### EXERCISE SET
a - In the loader thread, what price was the reply's author quoted for a base unit?
b - Using the loader thread, say whether each statement agrees with it, answering yes or no and quoting the words that decide it: (i) the reply's author runs stock tires on the 740-7; (ii) the first poster plans to fit a 20 ft Pro Tech pusher; (iii) according to the reply, the loader tends to run out of power before it breaks traction.

### PAGE EXTRACT
::::
# 2011 Hyundai 740-9 loader



## NFDDJS (Sep 22, 2009)

I am looking at buying a 2011 Hyundai 740-9 loader and putting a Pro Tech 14 or 16ft pusher on it but I have three questions...

1. Anybody own or put many hours on the Hyundai 740 loader? How did you like it and did it have any problems?

2. What size pusher did you run on it? 

3. I am thinking about having it come with the MICHELIN X SNOW PLUS radials. Have any of you run these tires? I hear they wear great, great in snow and ice and still good for the rest of the year.


Thanks for your time


----------



## RLM (Jan 12, 2006)

I have a 2007 740-7, only problem I have had with it was a broken battery wire & if you don't turn off batteries or use in 2 or more months the computer tends to drain the batteries
Other than that the only issue I see is corrosion (rust), I don't think they do quite as good of a job in prepping/painting things, but the cost savings buys a lot of paint
I bought it new, it now has about 500 hrs, it is not quite as comfortable as the kawaski I have, but they have made improvements in the new ones (2011). I have run a 14' Protec backhoe model, & an Artic 14' hd both with no issue. Mine has stock tires, so as to the snows, it couldn't hurt they have plenty of power, usually end up breaking traction before running out of power, so anything you can do to get that power to the ground your better off. As for pricing I was quoted about 105 k for a base unit, the final prices are just slightly higher, one has ride control, I believe the units I'm looking at were rented by the dealer last winter so they have about 500 hrs on them still have full 3 year warranty from date I purchase them though. New units had back up camera, heated seat& mirror, scale on bucket, couple different modes for traction & fuel economy, basically nicer than the truck I'm driving.


----------
::::
### MATERIAL PROVIDED
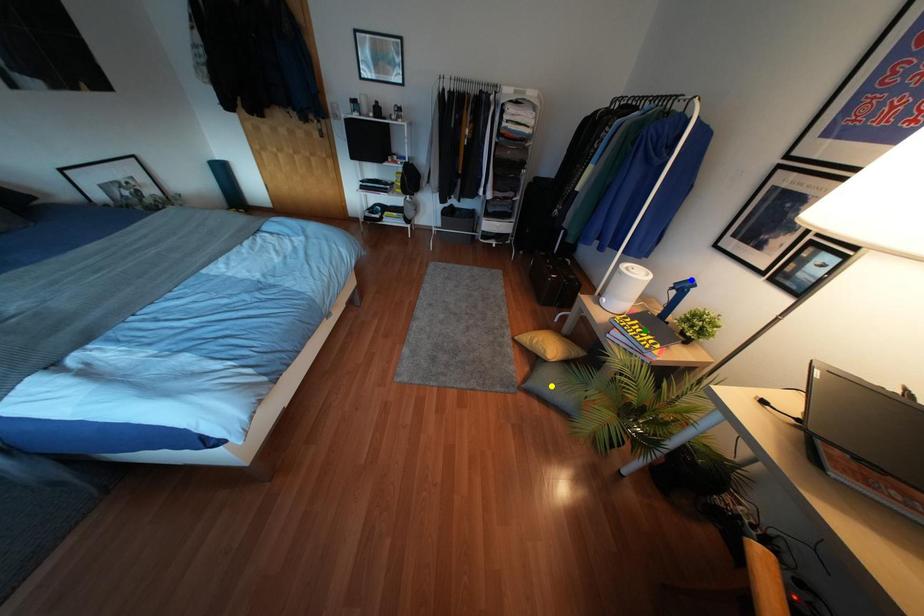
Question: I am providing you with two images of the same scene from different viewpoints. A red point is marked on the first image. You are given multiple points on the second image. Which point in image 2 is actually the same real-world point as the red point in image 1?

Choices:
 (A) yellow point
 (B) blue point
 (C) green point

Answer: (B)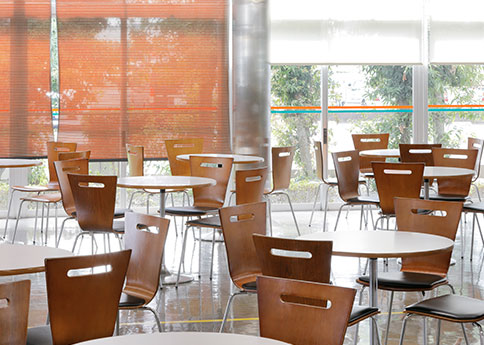
This screenshot has height=345, width=484. Find the location of `tables`. tables is located at coordinates (157, 188), (10, 158), (240, 156), (370, 146), (446, 174), (384, 241), (31, 254), (167, 339).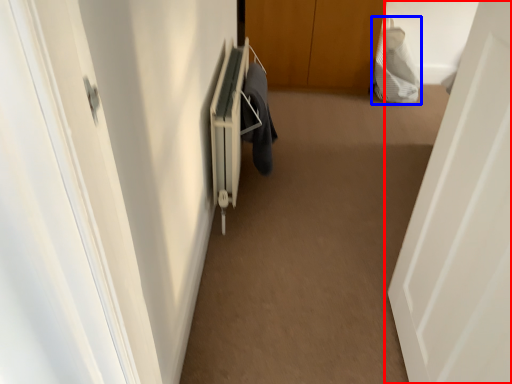
Question: Which of the following is the farthest to the observer, door (highlighted by a red box) or material (highlighted by a blue box)?

Choices:
 (A) door
 (B) material

Answer: (B)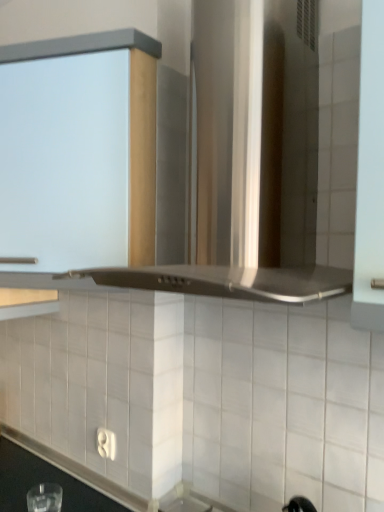
Question: Considering the relative positions of white matte cabinet at upper left and stainless steel vent at center in the image provided, is white matte cabinet at upper left to the right of stainless steel vent at center from the viewer's perspective?

Choices:
 (A) no
 (B) yes

Answer: (A)

Question: Can we say white matte cabinet at upper left lies outside stainless steel vent at center?

Choices:
 (A) yes
 (B) no

Answer: (A)

Question: From a real-world perspective, is white matte cabinet at upper left on top of stainless steel vent at center?

Choices:
 (A) no
 (B) yes

Answer: (A)

Question: Is white matte cabinet at upper left aimed at stainless steel vent at center?

Choices:
 (A) yes
 (B) no

Answer: (B)

Question: Does white matte cabinet at upper left lie in front of stainless steel vent at center?

Choices:
 (A) no
 (B) yes

Answer: (A)

Question: From a real-world perspective, is white matte cabinet at upper left below stainless steel vent at center?

Choices:
 (A) no
 (B) yes

Answer: (B)

Question: From a real-world perspective, is stainless steel vent at center on white matte cabinet at upper left?

Choices:
 (A) yes
 (B) no

Answer: (A)

Question: Considering the relative sizes of stainless steel vent at center and white matte cabinet at upper left in the image provided, is stainless steel vent at center smaller than white matte cabinet at upper left?

Choices:
 (A) no
 (B) yes

Answer: (A)

Question: Considering the relative sizes of stainless steel vent at center and white matte cabinet at upper left in the image provided, is stainless steel vent at center taller than white matte cabinet at upper left?

Choices:
 (A) yes
 (B) no

Answer: (A)

Question: Is stainless steel vent at center thinner than white matte cabinet at upper left?

Choices:
 (A) yes
 (B) no

Answer: (B)

Question: Does stainless steel vent at center have a lesser height compared to white matte cabinet at upper left?

Choices:
 (A) no
 (B) yes

Answer: (A)

Question: From the image's perspective, would you say stainless steel vent at center is shown under white matte cabinet at upper left?

Choices:
 (A) yes
 (B) no

Answer: (B)

Question: In the image, is stainless steel vent at center positioned in front of or behind white matte cabinet at upper left?

Choices:
 (A) behind
 (B) front

Answer: (B)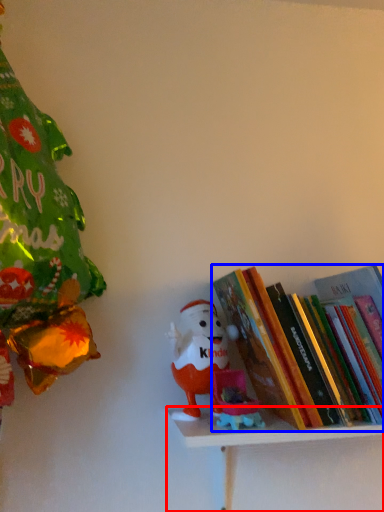
Question: Which point is further to the camera, shelf (highlighted by a red box) or book (highlighted by a blue box)?

Choices:
 (A) shelf
 (B) book

Answer: (B)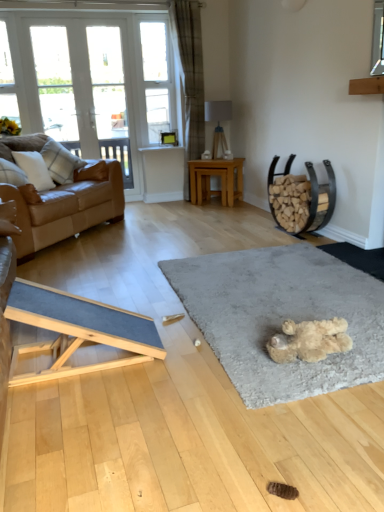
Locate an element on the screen. vacant location behind wooden ramp at lower left, the 1th table positioned from the front is located at coordinates (144, 301).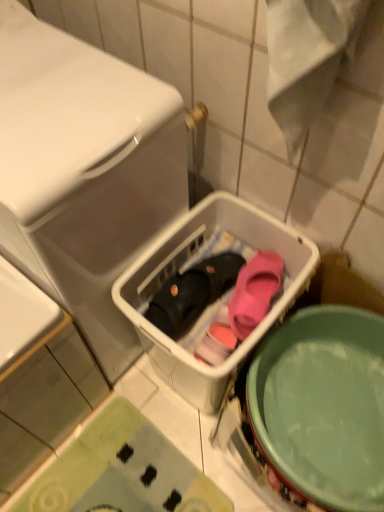
Question: Is green textured bath mat at lower left to the right of pink matte slipper at center, the second footwear from the left, from the viewer's perspective?

Choices:
 (A) yes
 (B) no

Answer: (B)

Question: From the image's perspective, does green textured bath mat at lower left appear higher than pink matte slipper at center, which ranks as the first footwear in right-to-left order?

Choices:
 (A) yes
 (B) no

Answer: (B)

Question: Does green textured bath mat at lower left have a greater height compared to pink matte slipper at center, the second footwear from the left?

Choices:
 (A) yes
 (B) no

Answer: (B)

Question: Can you see green textured bath mat at lower left touching pink matte slipper at center, the second footwear from the left?

Choices:
 (A) no
 (B) yes

Answer: (A)

Question: Considering the relative sizes of green textured bath mat at lower left and pink matte slipper at center, the second footwear from the left, in the image provided, is green textured bath mat at lower left wider than pink matte slipper at center, the second footwear from the left,?

Choices:
 (A) yes
 (B) no

Answer: (A)

Question: Does green textured bath mat at lower left have a lesser height compared to pink matte slipper at center, the second footwear from the left?

Choices:
 (A) no
 (B) yes

Answer: (B)

Question: Does white plastic basket at center, which ranks as the second dish washer in left-to-right order, have a lesser width compared to green textured bath mat at lower left?

Choices:
 (A) yes
 (B) no

Answer: (A)

Question: Is white plastic basket at center, the 1th dish washer when ordered from right to left, at the right side of green textured bath mat at lower left?

Choices:
 (A) no
 (B) yes

Answer: (B)

Question: Are white plastic basket at center, which ranks as the second dish washer in left-to-right order, and green textured bath mat at lower left making contact?

Choices:
 (A) yes
 (B) no

Answer: (B)

Question: Is white plastic basket at center, which ranks as the second dish washer in left-to-right order, closer to camera compared to green textured bath mat at lower left?

Choices:
 (A) yes
 (B) no

Answer: (A)

Question: Is green textured bath mat at lower left inside white plastic basket at center, which ranks as the second dish washer in left-to-right order?

Choices:
 (A) yes
 (B) no

Answer: (B)

Question: Is white plastic basket at center, the 1th dish washer when ordered from right to left, oriented away from green textured bath mat at lower left?

Choices:
 (A) yes
 (B) no

Answer: (B)

Question: From a real-world perspective, is green matte mixing bowl at lower right located beneath green textured bath mat at lower left?

Choices:
 (A) no
 (B) yes

Answer: (A)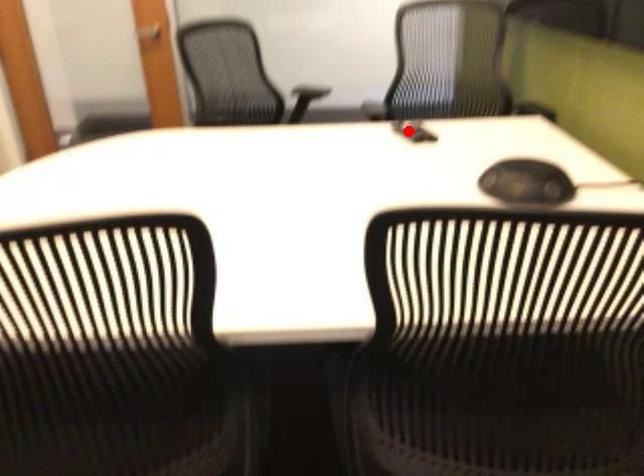
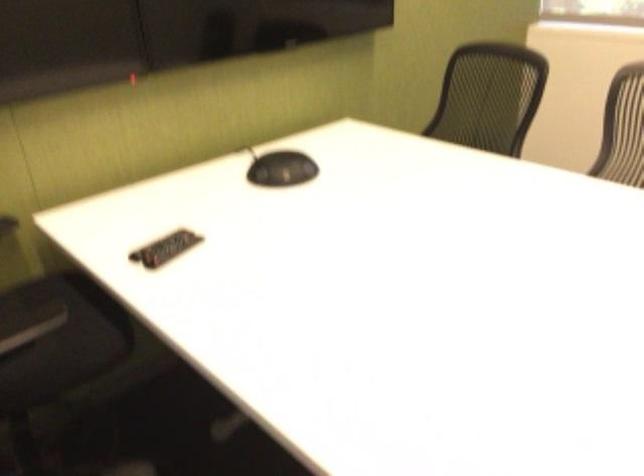
Where in the second image is the point corresponding to the highlighted location from the first image?

(165, 248)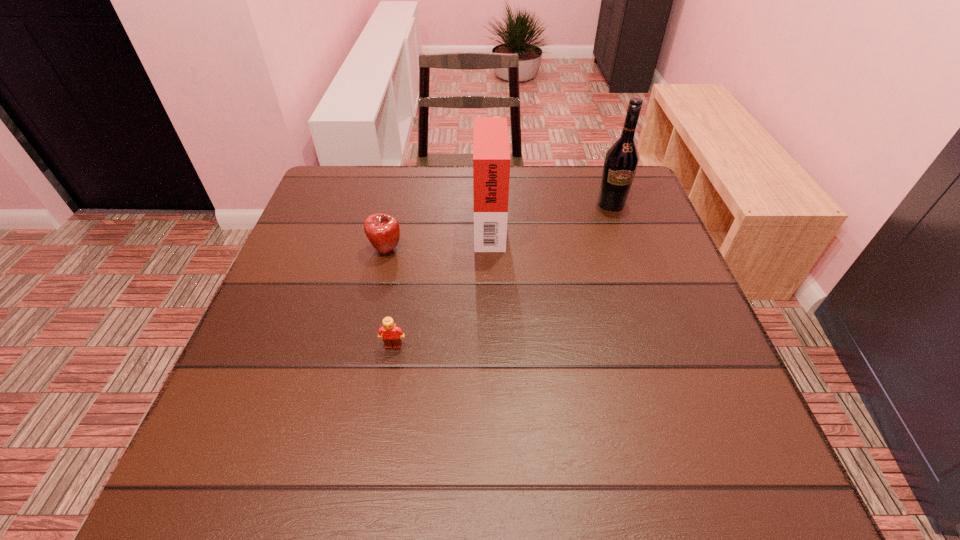
This screenshot has width=960, height=540. In the image, there is a desktop. Identify the location of vacant area at the far right corner. (597, 178).

At what (x,y) coordinates should I click in order to perform the action: click on blank region between the cigarette case and the apple. Please return your answer as a coordinate pair (x, y). This screenshot has height=540, width=960. Looking at the image, I should click on (438, 236).

The width and height of the screenshot is (960, 540). I want to click on free space between the wine bottle and the cigarette case, so click(x=550, y=213).

Identify the location of vacant space that is in between the cigarette case and the wine bottle. Image resolution: width=960 pixels, height=540 pixels. (550, 213).

Locate an element on the screen. empty location between the third object from left to right and the Lego is located at coordinates (x=442, y=284).

At what (x,y) coordinates should I click in order to perform the action: click on free space that is in between the rightmost object and the cigarette case. Please return your answer as a coordinate pair (x, y). Looking at the image, I should click on (550, 213).

What are the coordinates of `free space between the shortest object and the rightmost object` in the screenshot? It's located at (502, 275).

You are a GUI agent. You are given a task and a screenshot of the screen. Output one action in this format:
    pyautogui.click(x=<x>, y=<y>)
    Task: Click on the vacant space that's between the shortest object and the second shortest object
    
    Given the screenshot: What is the action you would take?
    pyautogui.click(x=390, y=299)

Where is `vacant space that is in between the cigarette case and the wine bottle`? This screenshot has height=540, width=960. vacant space that is in between the cigarette case and the wine bottle is located at coordinates (550, 213).

Identify which object is the second nearest to the rightmost object. Please provide its 2D coordinates. Your answer should be formatted as a tuple, i.e. [(x, y)], where the tuple contains the x and y coordinates of a point satisfying the conditions above.

[(382, 230)]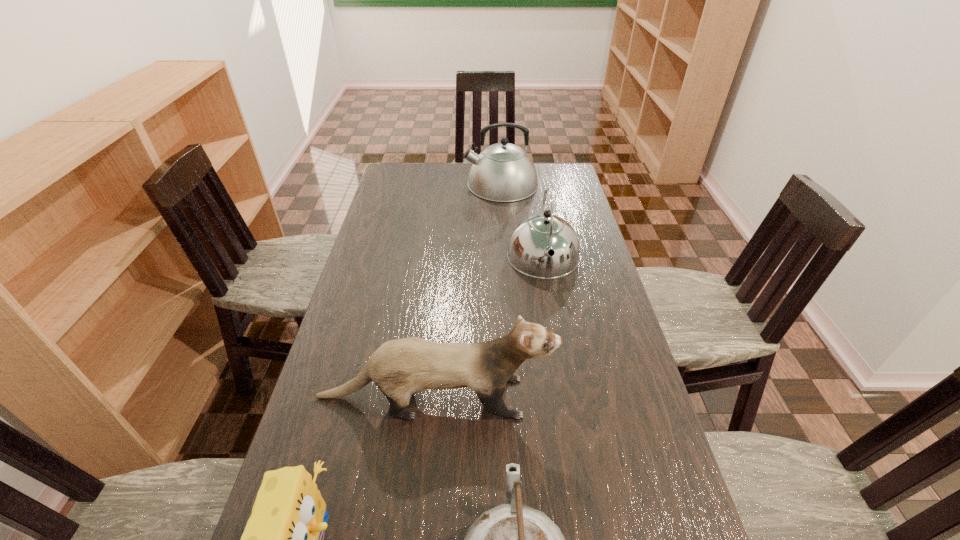
Where is `the farthest object`? This screenshot has height=540, width=960. the farthest object is located at coordinates (503, 172).

At what (x,y) coordinates should I click in order to perform the action: click on the third nearest object. Please return your answer as a coordinate pair (x, y). This screenshot has width=960, height=540. Looking at the image, I should click on (401, 367).

The height and width of the screenshot is (540, 960). In order to click on the fourth nearest object in this screenshot , I will do `click(532, 239)`.

You are a GUI agent. You are given a task and a screenshot of the screen. Output one action in this format:
    pyautogui.click(x=<x>, y=<y>)
    Task: Click on the free space located 0.160m from the spout of the farthest kettle
    
    Given the screenshot: What is the action you would take?
    pyautogui.click(x=427, y=184)

At what (x,y) coordinates should I click in order to perform the action: click on free point located 0.350m from the spout of the farthest kettle. Please return your answer as a coordinate pair (x, y). Looking at the image, I should click on (383, 184).

What are the coordinates of `free space located from the spout of the farthest kettle` in the screenshot? It's located at (414, 184).

Where is `vacant space situated 0.090m on the face of the third nearest object`? Image resolution: width=960 pixels, height=540 pixels. vacant space situated 0.090m on the face of the third nearest object is located at coordinates (588, 397).

The width and height of the screenshot is (960, 540). I want to click on vacant space located 0.310m from the spout of the second farthest object, so click(562, 362).

Locate an element on the screen. This screenshot has width=960, height=540. object present at the far edge is located at coordinates (503, 172).

Image resolution: width=960 pixels, height=540 pixels. Identify the location of object present at the left edge. click(401, 367).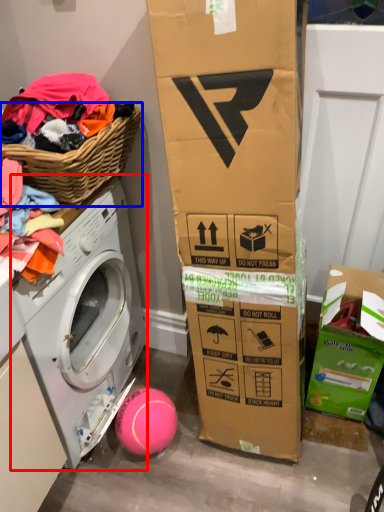
Question: Among these objects, which one is farthest to the camera, washing machine (highlighted by a red box) or basket (highlighted by a blue box)?

Choices:
 (A) washing machine
 (B) basket

Answer: (A)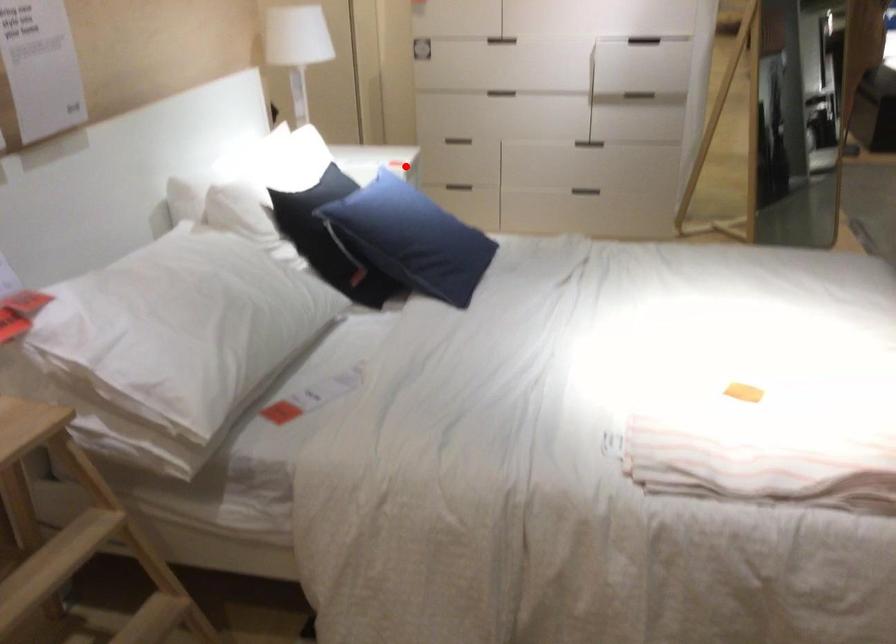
::::
### SOLVED TASKS
a - About 105 k.

b -
(i) Yes: "Mine has stock tires"
(ii) No: "a Pro Tech 14 or 16ft pusher"
(iii) No: "usually end up breaking traction before running out of power"